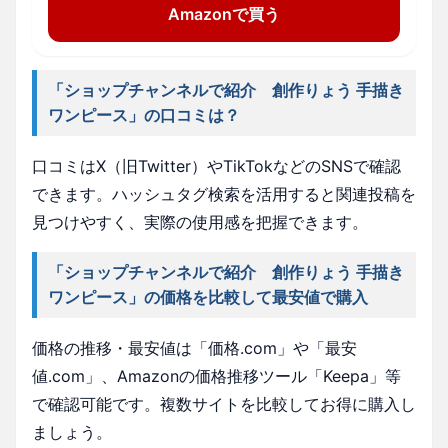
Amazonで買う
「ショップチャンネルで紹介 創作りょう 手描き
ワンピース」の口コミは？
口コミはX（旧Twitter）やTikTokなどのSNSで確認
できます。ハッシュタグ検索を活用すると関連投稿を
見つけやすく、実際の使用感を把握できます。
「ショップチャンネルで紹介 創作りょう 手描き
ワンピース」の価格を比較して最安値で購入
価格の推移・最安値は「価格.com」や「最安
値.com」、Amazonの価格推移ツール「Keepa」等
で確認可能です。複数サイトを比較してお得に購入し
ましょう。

____________________

* _PROMPT_: Your task is to extract the lines running from the one with "口コミはX（旧Twitter）やTikTokなどのSNSで確認" to the end of the material, inclusive, copying each exactly and adding nothing.

* _PROBLEM SOLUTION_:
口コミはX（旧Twitter）やTikTokなどのSNSで確認
できます。ハッシュタグ検索を活用すると関連投稿を
見つけやすく、実際の使用感を把握できます。
「ショップチャンネルで紹介 創作りょう 手描き
ワンピース」の価格を比較して最安値で購入
価格の推移・最安値は「価格.com」や「最安
値.com」、Amazonの価格推移ツール「Keepa」等
で確認可能です。複数サイトを比較してお得に購入し
ましょう。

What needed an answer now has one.